気密試験の温度補正による圧力減少の計算方法

物理学

気密試験において圧力の減少を測定する際、周囲温度の変化による影響を考慮する必要があります。圧力減少を温度補正して評価することで、真の漏れや圧力低下を正確に判断できます。本記事では、具体例を使って温度補正の計算方法を解説します。

試験条件の整理

まず、試験条件を整理します。

  • 初期加圧:4.0MPa
  • 減圧後放置圧力:3.90MPa
  • 初期周囲温度:30℃
  • 1日後の圧力:3.80MPa
  • 測定時の周囲温度:25℃

この条件から、圧力の減少だけでなく、温度による圧力変化も補正する必要があります。

温度補正の基本式

理想気体の法則に基づき、温度補正を行う場合は以下の式を用います。

P_corrected = P_measured × (T_reference / T_actual)

ここで、温度は絶対温度(ケルビン)で表します。

具体的な計算例

1. 温度をケルビンに変換します。

  • T_initial = 30℃ = 303K
  • T_final = 25℃ = 298K

2. 測定圧力を温度補正します。

ΔP_observed = 3.90MPa – 3.80MPa = 0.10MPa

温度補正後の圧力差。

ΔP_corrected = ΔP_observed × (T_initial / T_final) = 0.10 × (303 / 298) ≈ 0.1017MPa

小数点第3位を四捨五入すると0.10MPaです。従って減圧は約0.10MPaとなります。

注意点

温度補正はあくまで理想気体の近似を用いた方法です。実際の試験では容器の体積変化やガスの非理想性も考慮する必要があります。

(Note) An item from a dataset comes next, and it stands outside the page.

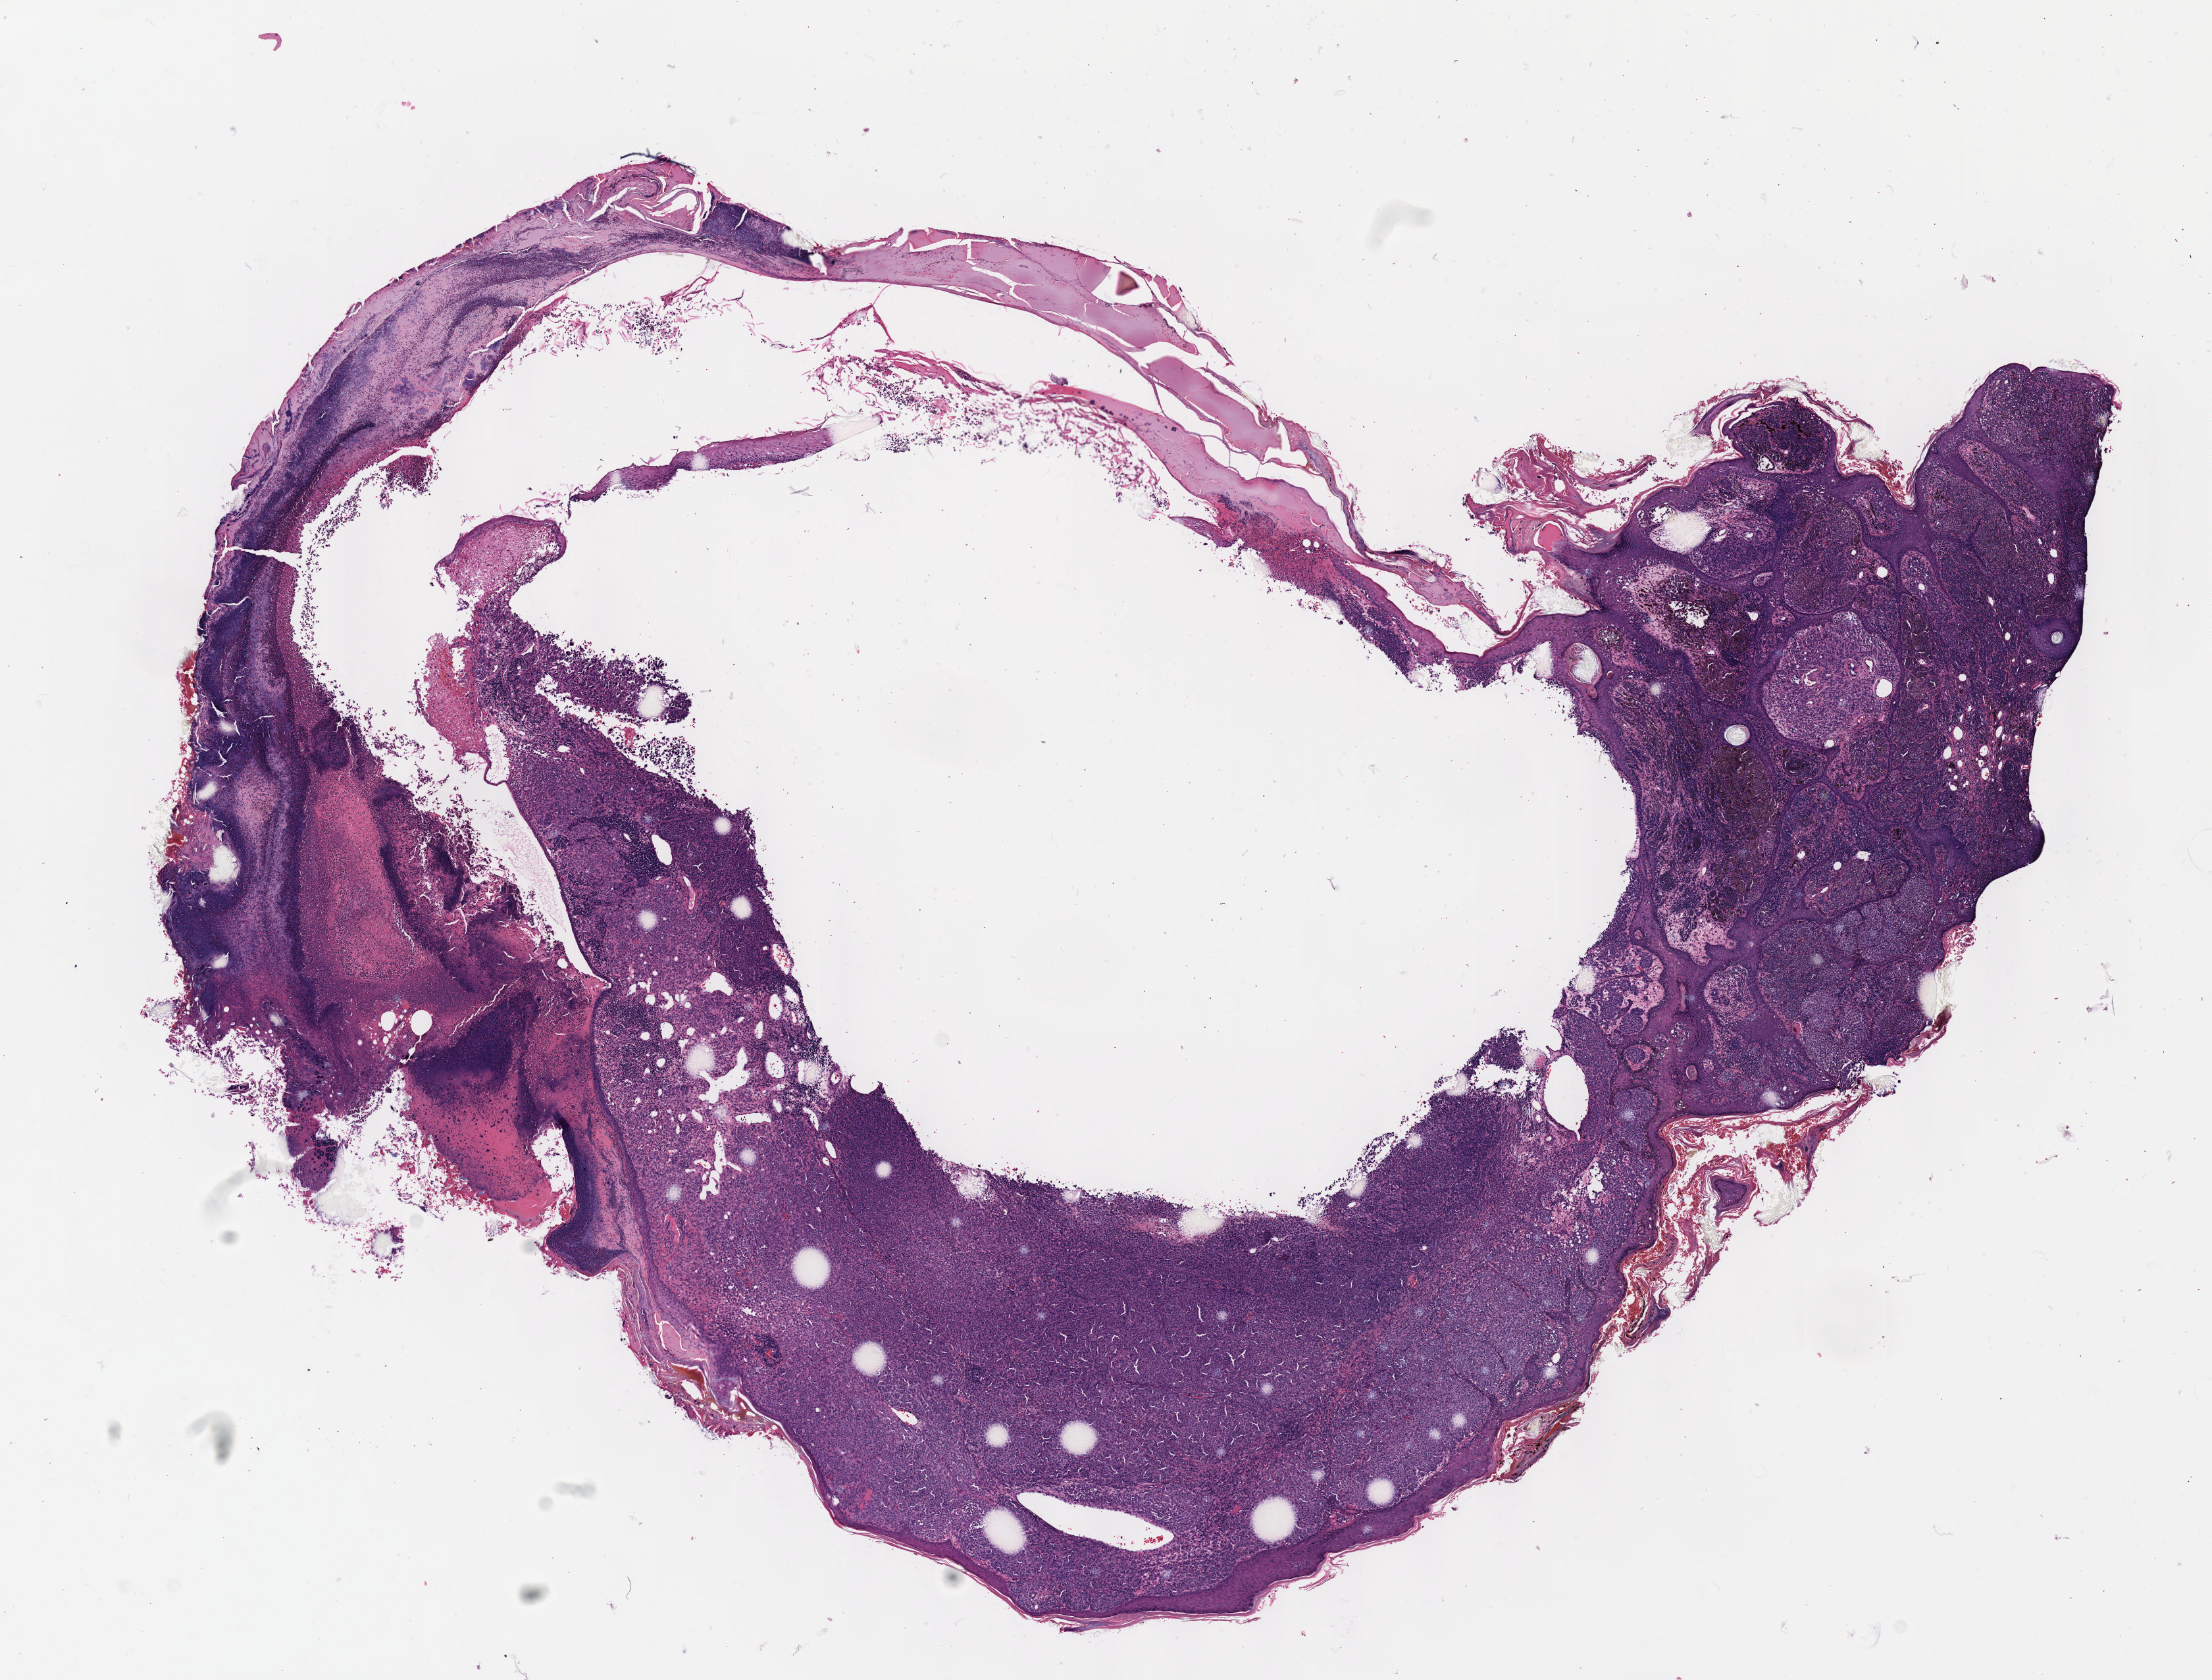
H&E-stained whole-slide image — whole scanned area (about 13.6 x 10.3 mm, slide scanned at 40x) shown as a low-resolution overview, formalin-fixed paraffin-embedded (FFPE) diagnostic section, sample: primary tumour, skin. Patient: female, age at initial diagnosis 36 years.
Diagnosis: Malignant melanoma, NOS. AJCC pathologic stage: IIIB. TNM: T4b N1 M0.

また、試験精度や計測器の分解能も結果に影響するため、測定誤差も考慮することが望ましいです。

まとめ

気密試験での圧力減少を温度補正する際は、絶対温度換算の上で理想気体の法則を適用します。今回の例では、測定圧力の減少0.10MPaに対して温度補正後も約0.10MPaとなり、温度変化の影響は小さいことがわかります。この方法を用いることで、正確な漏れ評価が可能になります。